> _RECORDS TO PROCESS_

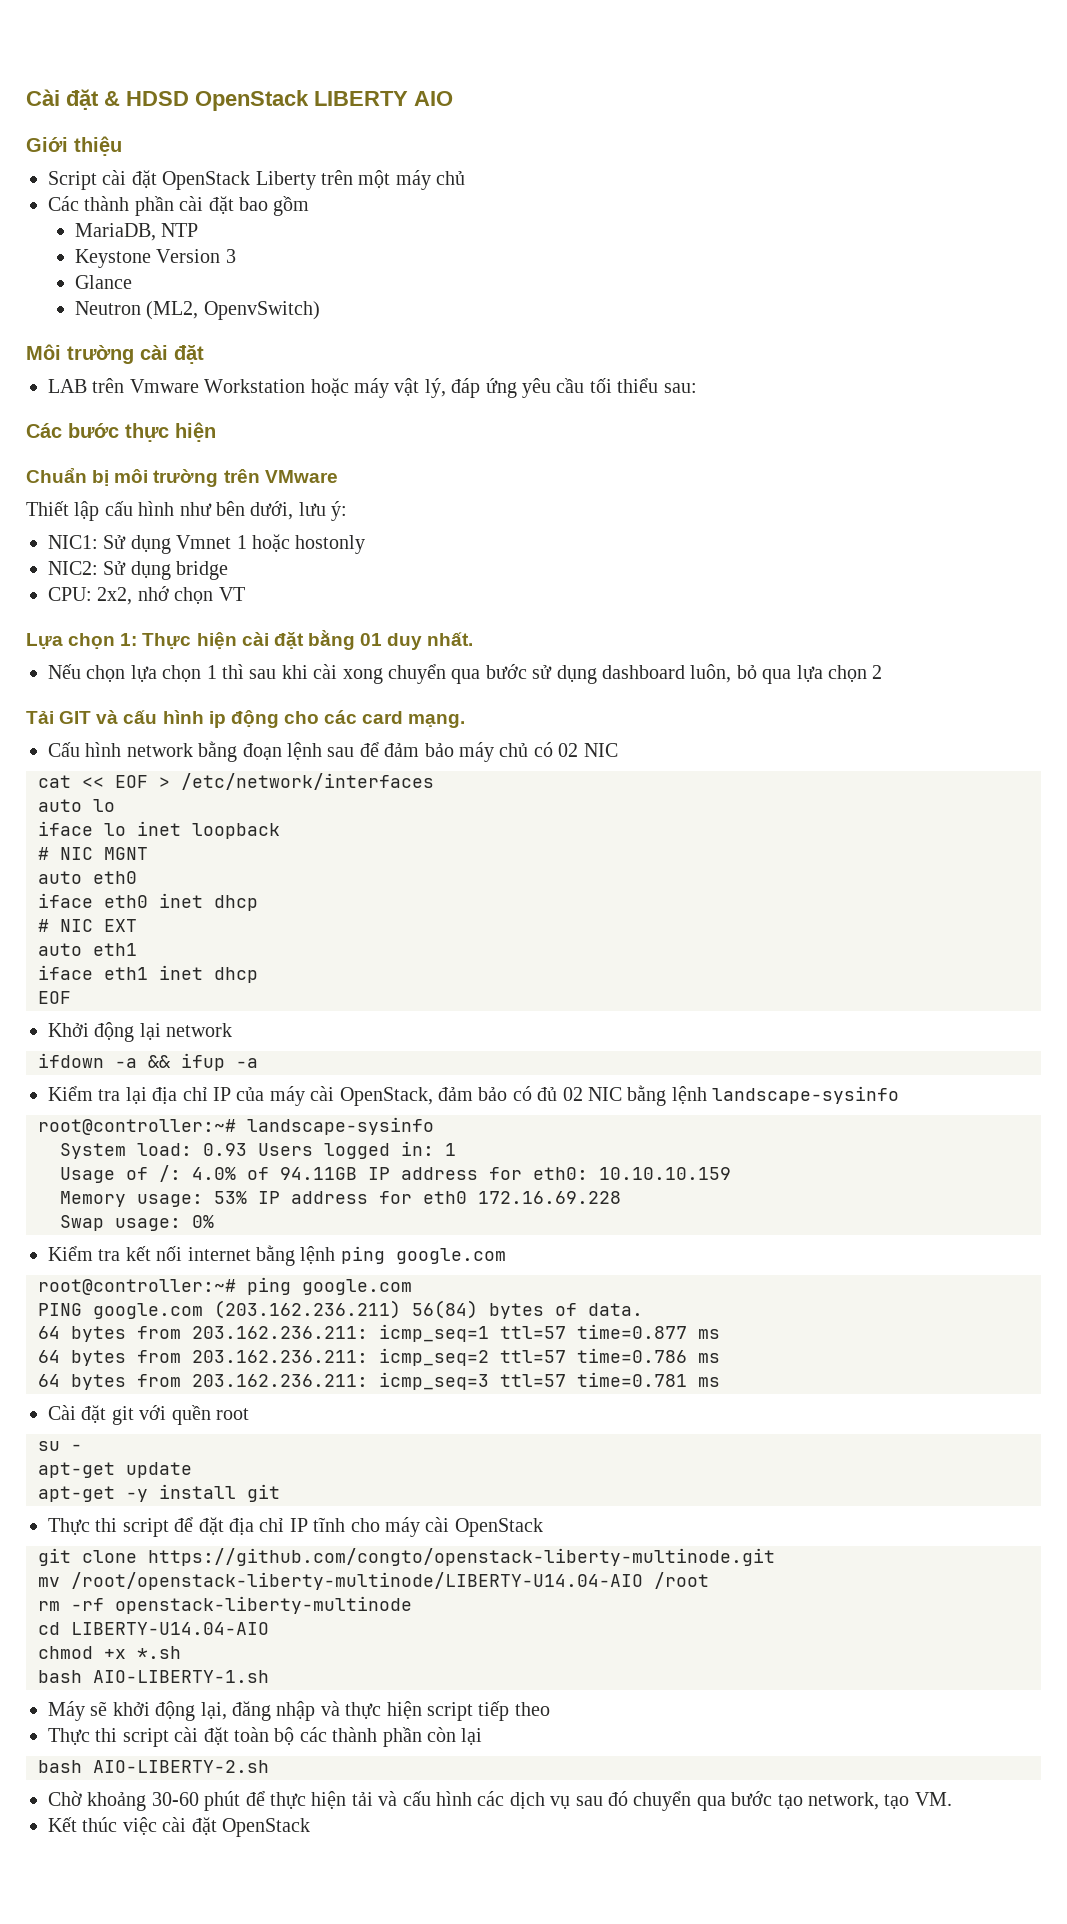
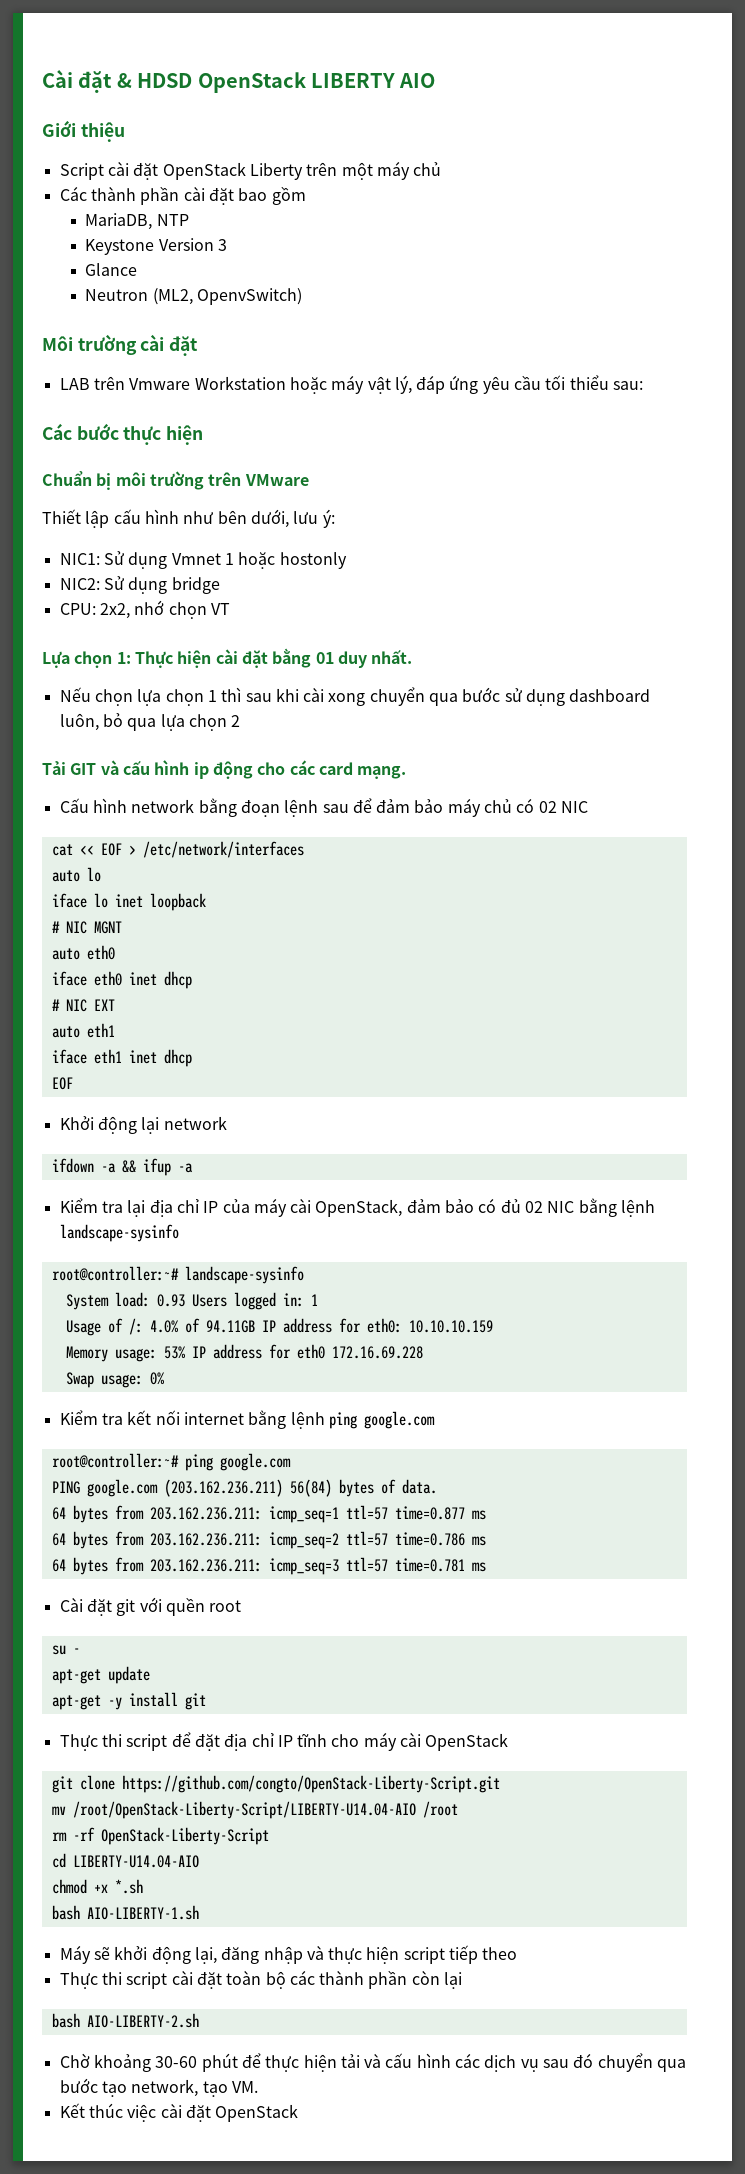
[148,1548,775,1566] https://github.com/congto/openstack-liberty-multinode.git -> [121,1775,500,1793] https://github.com/congto/OpenStack-Liberty-Script.git
[71,1572,643,1590] /root/openstack-liberty-multinode/LIBERTY-U14.04-AIO -> [72,1801,416,1819] /root/OpenStack-Liberty-Script/LIBERTY-U14.04-AIO
[115,1596,412,1614] openstack-liberty-multinode -> [100,1827,269,1845] OpenStack-Liberty-Script

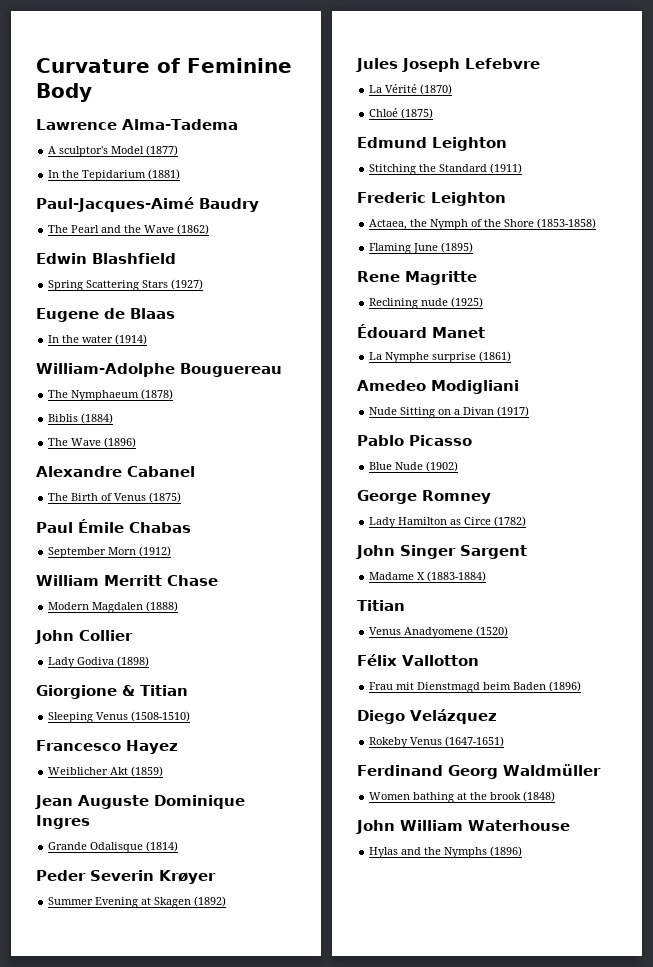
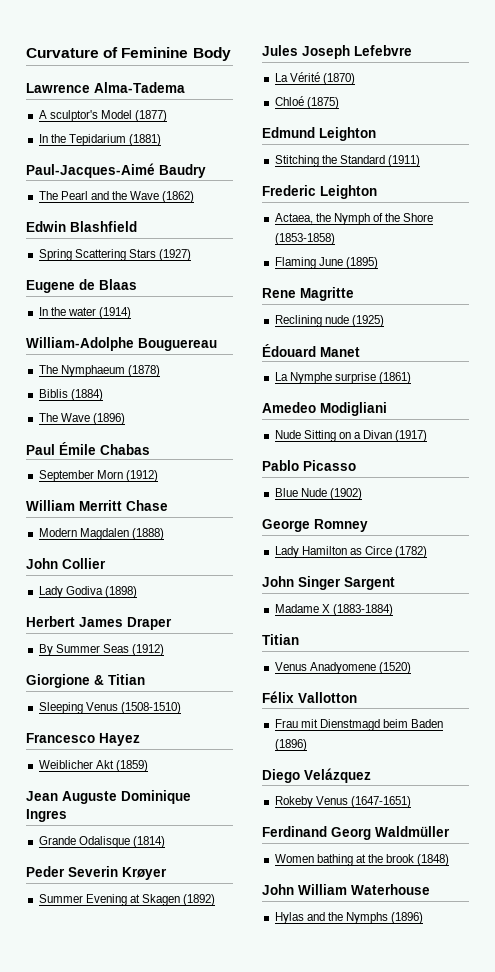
[36,466,195,477] [48,492,182,503] // Alexandre Cabanel // The Birth of Venus (1875) -> (125, 419) none
(150, 661) none -> [26,616,172,630] [38,644,164,656] // Herbert James Draper // By Summer Seas (1912)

> _ABOUT THIS EXERCISE_
Repeat verbatim the lines from the one holding "[115,1596,412,1614] openstack-liberty-multinode ->" through the end of the listing above, both ends included, but not the pictures.

> _THE COMPLETED TASK_
[115,1596,412,1614] openstack-liberty-multinode -> [100,1827,269,1845] OpenStack-Liberty-Script

[36,466,195,477] [48,492,182,503] // Alexandre Cabanel // The Birth of Venus (1875) -> (125, 419) none
(150, 661) none -> [26,616,172,630] [38,644,164,656] // Herbert James Draper // By Summer Seas (1912)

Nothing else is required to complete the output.